___ Trecho selecionado ___

–Você se considera feminist? Como você vê o movimento feminista no Brasil hoje?
–Sim, me considero feminista. Sou filha de uma militante do movimento de mulheres negras e cresci com ela em seminários e encontros de mulheres negras no Brasil. Para além do feminismo, é importante entender esse recorte de classe e raça nesses debates de gênero. O movimento feminista no Braisl, especialmente nos últimos anos, tem ganhado muita força. Eu cresci com minha mãe em uma perspectiva de formação mais tradicional, com as promotoras legais populares em São Paulo e nesses encontros de mulheres negras. Mas hoje vemos como a discussão sobre o feminismo está em todas as idades, em vários espaços e se organiza de diversas formas, em diversos coletivos, que são verticais ou horizontais, que se propõem a um debate mais geral ou bem focado. Acho que as redes sociais têm um papel importante nesse processo, e algumas políticas públicas dos governos progressistas também.
Minha mãe fez o curso de formação das promotoras legais populares, inclusive eu acompanhei esse curso com ela. Tem fotos minhas de eu desenhando, eu era muito pequena. Ela participou de encontros de mulheres negras em Belo Horizonte e São Paulo, acompanhou reuniões da União de Mulheres e outras no movimento negro, mas não chegou a se organizar. No final, quem se organizou fui eu, que me filiei a um partido. Para não dizer que ela não integrava uma organização, ela era parte do Sindicato dos Servidores Municipais de São Paulo. Era funcionária pública, municipal, hoje já aposentada.
–Como foi sua entrada em uma organização do movimento negro?

___

[O problema]
Responda com base na entrevista:
1. De qual movimento a mãe da entrevistada era militante?
2. Em quais cidades a mãe participou de encontros de mulheres negras?
3. De qual sindicato a mãe fazia parte?
Os registros têm origem diferente da entrevista.

___ Informações fornecidas ___

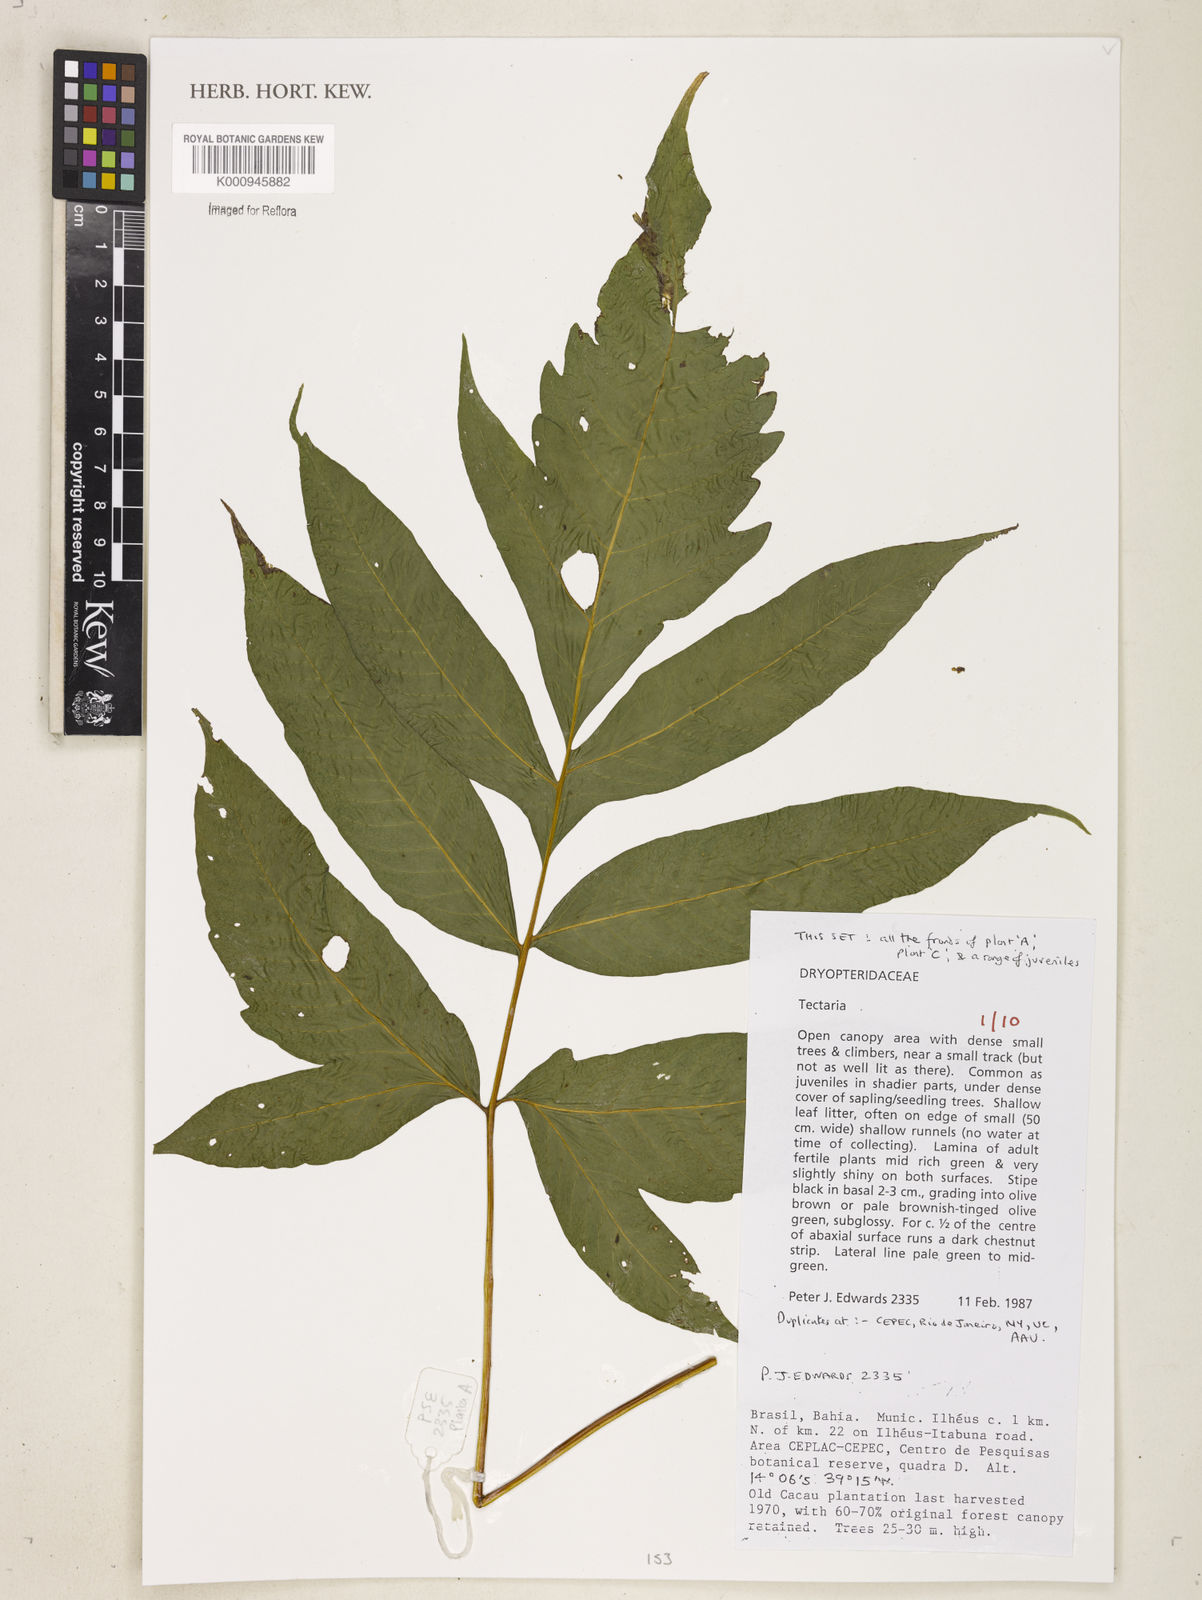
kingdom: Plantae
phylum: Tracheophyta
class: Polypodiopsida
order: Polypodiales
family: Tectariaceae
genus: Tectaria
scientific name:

___

[Solução do problema]
1. Do movimento de mulheres negras.
2. Em Belo Horizonte e São Paulo.
3. Do Sindicato dos Servidores Municipais de São Paulo.